■ Instructions for the task ■
Reproduce every line of the listing below verbatim, but omit the pictures.
*** Input records
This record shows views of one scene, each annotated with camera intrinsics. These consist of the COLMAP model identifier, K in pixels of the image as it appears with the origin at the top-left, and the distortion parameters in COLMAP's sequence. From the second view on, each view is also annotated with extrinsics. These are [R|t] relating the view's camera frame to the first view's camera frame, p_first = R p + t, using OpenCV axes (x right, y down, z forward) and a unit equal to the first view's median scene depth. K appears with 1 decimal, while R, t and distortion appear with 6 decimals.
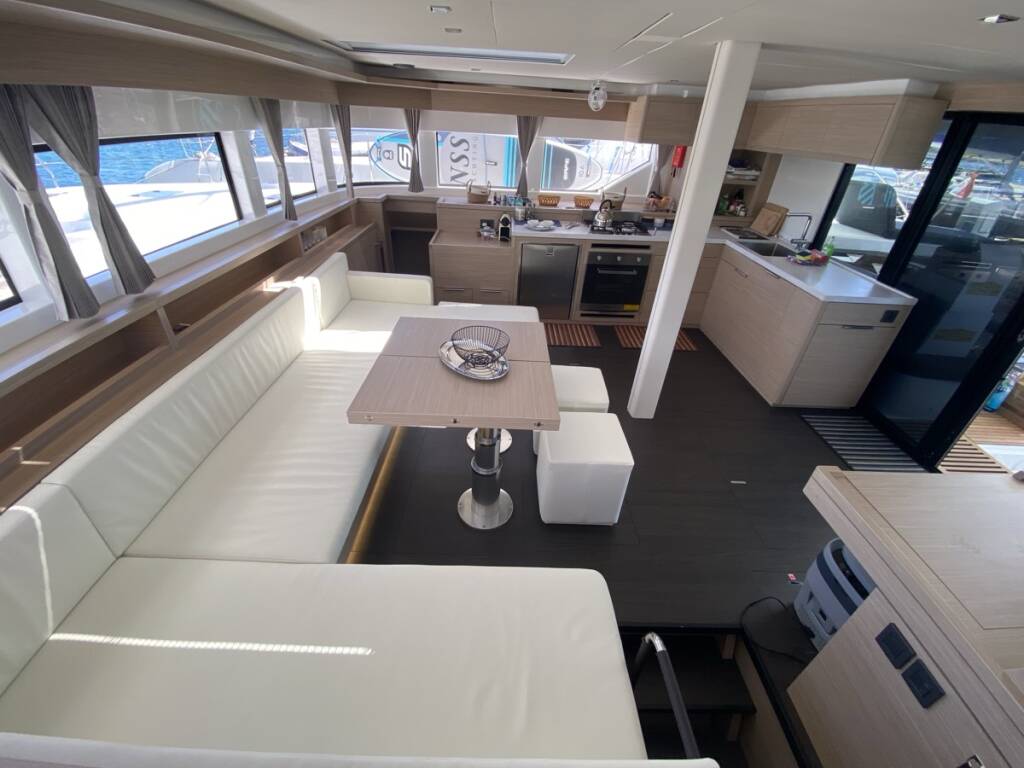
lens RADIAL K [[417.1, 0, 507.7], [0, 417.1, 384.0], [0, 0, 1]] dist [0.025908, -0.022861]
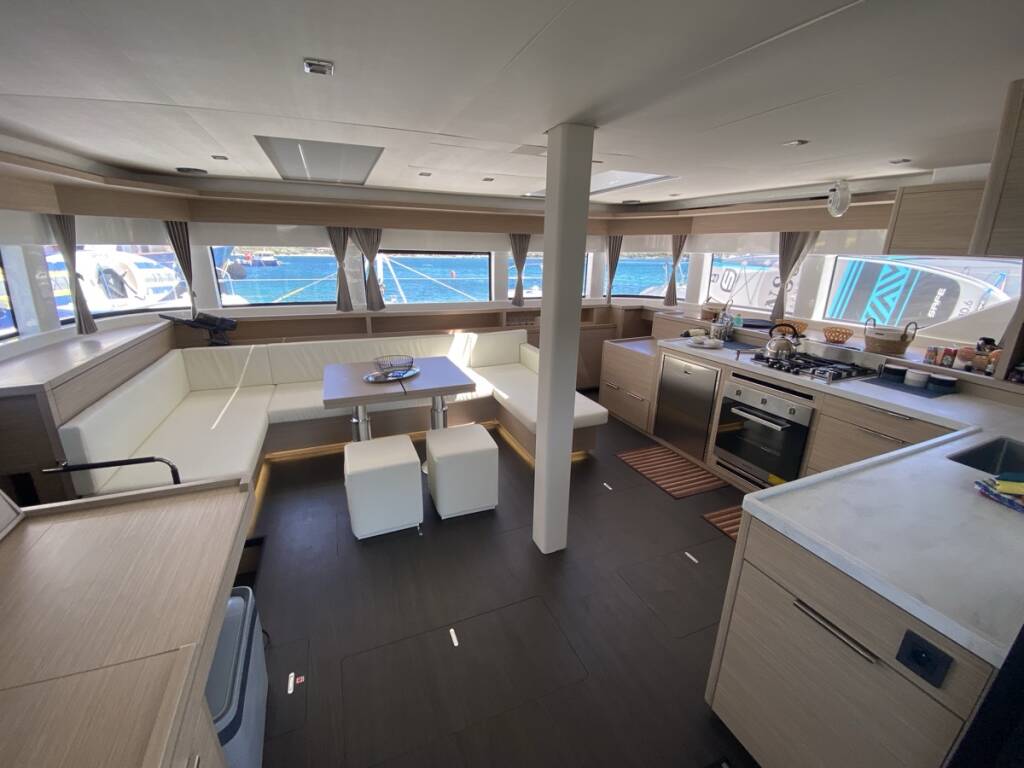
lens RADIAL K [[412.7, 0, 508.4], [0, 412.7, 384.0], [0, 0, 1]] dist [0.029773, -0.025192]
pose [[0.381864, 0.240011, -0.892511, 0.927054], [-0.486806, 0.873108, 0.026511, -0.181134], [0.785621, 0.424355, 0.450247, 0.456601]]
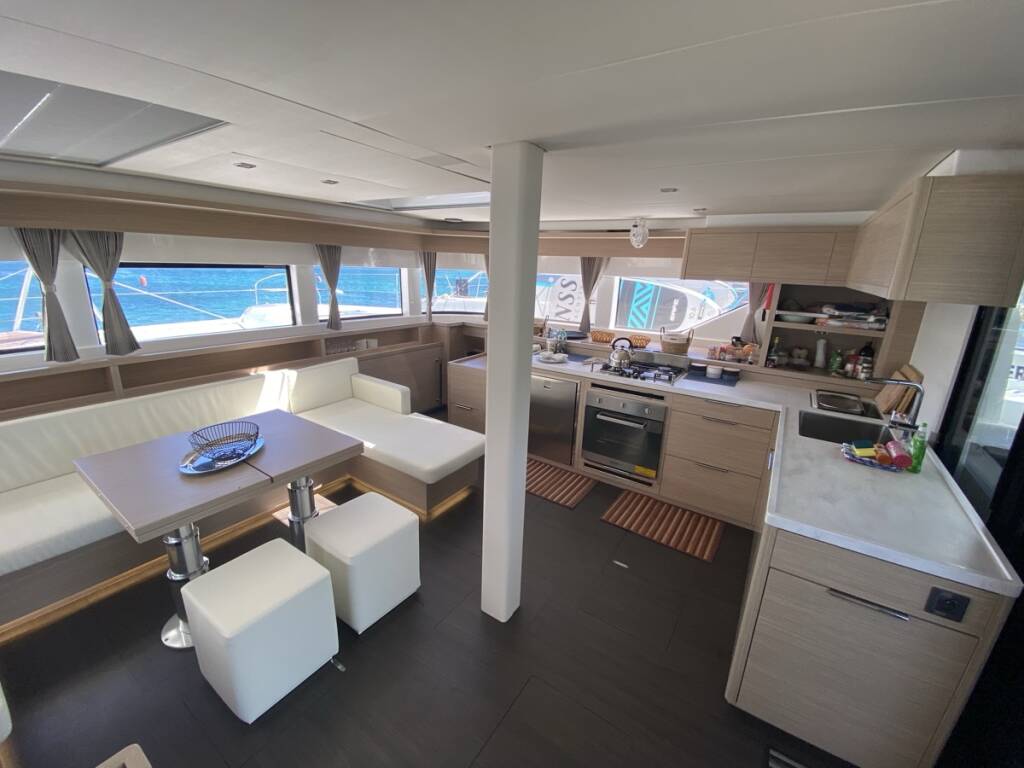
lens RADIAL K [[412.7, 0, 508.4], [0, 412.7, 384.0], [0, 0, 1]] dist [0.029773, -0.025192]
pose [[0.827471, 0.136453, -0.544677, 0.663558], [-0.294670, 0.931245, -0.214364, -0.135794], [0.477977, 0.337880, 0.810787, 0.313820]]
******
■ Task answer ■
This record shows views of one scene, each annotated with camera intrinsics. These consist of the COLMAP model identifier, K in pixels of the image as it appears with the origin at the top-left, and the distortion parameters in COLMAP's sequence. From the second view on, each view is also annotated with extrinsics. These are [R|t] relating the view's camera frame to the first view's camera frame, p_first = R p + t, using OpenCV axes (x right, y down, z forward) and a unit equal to the first view's median scene depth. K appears with 1 decimal, while R, t and distortion appear with 6 decimals.
lens RADIAL K [[417.1, 0, 507.7], [0, 417.1, 384.0], [0, 0, 1]] dist [0.025908, -0.022861]
lens RADIAL K [[412.7, 0, 508.4], [0, 412.7, 384.0], [0, 0, 1]] dist [0.029773, -0.025192]
pose [[0.381864, 0.240011, -0.892511, 0.927054], [-0.486806, 0.873108, 0.026511, -0.181134], [0.785621, 0.424355, 0.450247, 0.456601]]
lens RADIAL K [[412.7, 0, 508.4], [0, 412.7, 384.0], [0, 0, 1]] dist [0.029773, -0.025192]
pose [[0.827471, 0.136453, -0.544677, 0.663558], [-0.294670, 0.931245, -0.214364, -0.135794], [0.477977, 0.337880, 0.810787, 0.313820]]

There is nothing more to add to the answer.